His family’s version always featured pineapple tidbits, fine coconut instead of coarse, and a flourish of maraschino cherries on top. “No competition,” Adams says. “Ours was always the best and no one shared the recipes because everyone had been making them for years. It is one that my mom and grandma would make without having to look at a printed recipe.”
Christine Clark, writer and Utah native
“Mormons love to eat together. They know the power of feeding their community. While I don’t hugely love the stuff, I associate it with kindness and community, so I think of it fondly.”
— Christine Clark, writer and Utah native
If you’ve never eaten frog eye salad, the texture might be your biggest surprise. “Smooshy food is comforting,” says writer and cheese educator Christine Clark, who grew up Mormon. “From risotto to pudding, smooshy food feels homey and filling. Most people don’t want smoosh food all the time, but, as the kids say, when it hits, it hits. That’s how I feel about frog eye salad. The pasta was always overcooked, the pineapple was always soggy, and there were probably more marshmallows than were technically called for. I never put a lot of it on my plate, but I did enjoy the helpings I took.”

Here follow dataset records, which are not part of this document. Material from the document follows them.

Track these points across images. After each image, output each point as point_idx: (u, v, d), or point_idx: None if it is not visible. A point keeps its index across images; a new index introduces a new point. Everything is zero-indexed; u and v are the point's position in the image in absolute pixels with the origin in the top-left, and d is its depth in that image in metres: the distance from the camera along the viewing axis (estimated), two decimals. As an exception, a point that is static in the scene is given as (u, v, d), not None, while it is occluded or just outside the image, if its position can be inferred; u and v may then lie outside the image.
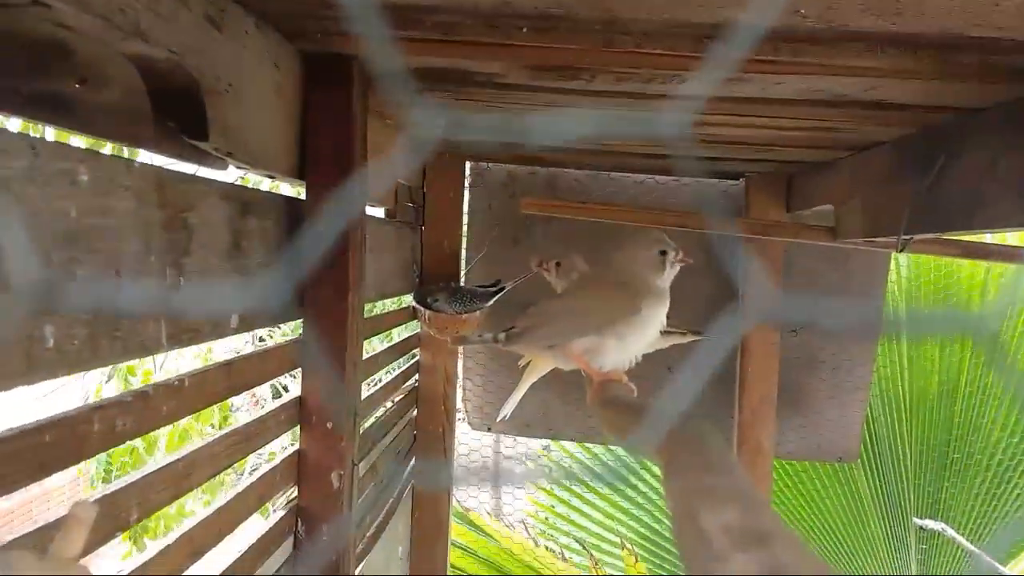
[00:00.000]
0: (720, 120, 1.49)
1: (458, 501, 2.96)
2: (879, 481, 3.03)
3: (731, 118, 1.46)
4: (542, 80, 1.26)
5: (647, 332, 1.01)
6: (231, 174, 1.06)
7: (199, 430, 3.11)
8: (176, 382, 0.80)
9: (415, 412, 2.25)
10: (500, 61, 1.14)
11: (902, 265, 2.96)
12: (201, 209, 0.86)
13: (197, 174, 0.89)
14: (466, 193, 2.34)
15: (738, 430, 2.31)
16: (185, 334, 0.82)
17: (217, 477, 1.12)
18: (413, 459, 2.23)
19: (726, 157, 1.98)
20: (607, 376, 1.05)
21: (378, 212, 1.89)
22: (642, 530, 3.23)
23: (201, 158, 0.92)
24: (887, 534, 3.06)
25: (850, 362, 2.42)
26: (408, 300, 2.11)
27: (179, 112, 0.83)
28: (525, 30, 0.96)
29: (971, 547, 2.66)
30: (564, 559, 2.90)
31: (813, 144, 1.73)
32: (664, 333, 1.12)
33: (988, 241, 1.83)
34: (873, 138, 1.61)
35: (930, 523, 2.78)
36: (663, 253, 1.07)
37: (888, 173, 1.59)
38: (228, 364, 0.93)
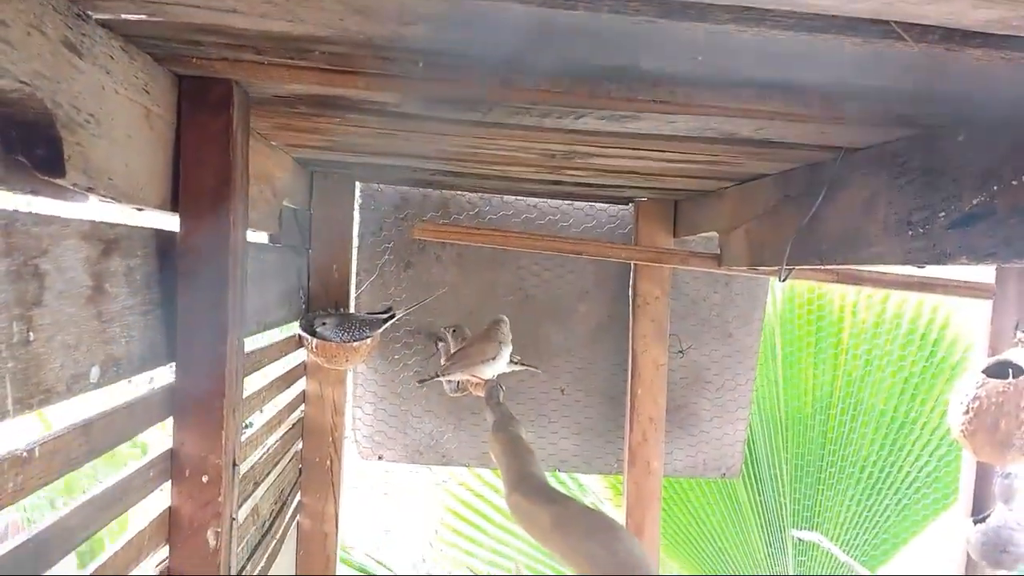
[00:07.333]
0: (613, 152, 1.49)
1: (344, 547, 2.84)
2: (759, 496, 3.15)
3: (624, 151, 1.47)
4: (436, 111, 1.22)
5: (498, 366, 1.90)
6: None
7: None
8: (24, 453, 0.70)
9: (300, 445, 2.14)
10: (392, 92, 1.09)
11: (777, 287, 3.09)
12: (56, 253, 0.77)
13: (54, 213, 0.80)
14: (356, 215, 2.25)
15: (628, 451, 2.33)
16: (36, 396, 0.72)
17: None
18: (299, 495, 2.13)
19: (617, 184, 2.00)
20: (486, 382, 1.93)
21: (261, 237, 1.79)
22: (535, 552, 3.22)
23: (58, 193, 0.82)
24: (767, 545, 3.18)
25: (732, 381, 2.50)
26: (294, 328, 2.01)
27: (33, 145, 0.74)
28: (421, 64, 0.92)
29: (843, 556, 2.80)
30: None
31: (700, 175, 1.77)
32: (516, 363, 2.09)
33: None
34: (757, 171, 1.65)
35: (806, 534, 2.91)
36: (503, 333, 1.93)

Beyond its quirky name and unusual texture, frog eye salad carries layers of nostalgia and belonging. “Mormons love to eat together. They know the power of feeding their community,” says Clark. She remembers the dish appearing at ward gatherings, especially funerals. “While I don’t hugely love the stuff, I associate it with kindness and community, so I think of it fondly.”
Frog eye salad today
Beyond Utah, Colorado chef and restaurateur Frank Bonanno has observed frog eye salad’s enduring role at gatherings. “I’ve been cooking in Colorado for more than 20 years, and frog eye salad is one of the recipes that seems to embody Rocky Mountain comfort food,” he says. “It’s not even a salad: It is more like a sweet pasta casserole that someone passed off as salad.”
“What I think is so interesting about it is how it very much epitomizes this American way of cooking — taking something like pasta and making it totally our own,” Bonanno reflects. “It tastes sweet enough that kids adore it, hearty enough that you feel like you are eating something and, if you want to, you can whip up a giant vat to feed 50 people. Honestly, there is something beautiful about a dish like this. They are not trying to be trendy or Instagrammable — they are just simple American comfort food that gets people together.”
Adds Peterson, “It’s one of those signature potluck salads people bring when they want to share the very ‘best of the best’ from their home kitchens. I think that’s part of why it’s endured — it’s sweet, colorful, and just a little bit silly, but it means something to the people who make it.”
Frog eye salad may not appear on as many Thanksgiving tables today as it once did, but for those who grew up with it, it remains a sweet relic of community and comfort — proof that the strangest food traditions often tell the sweetest stories.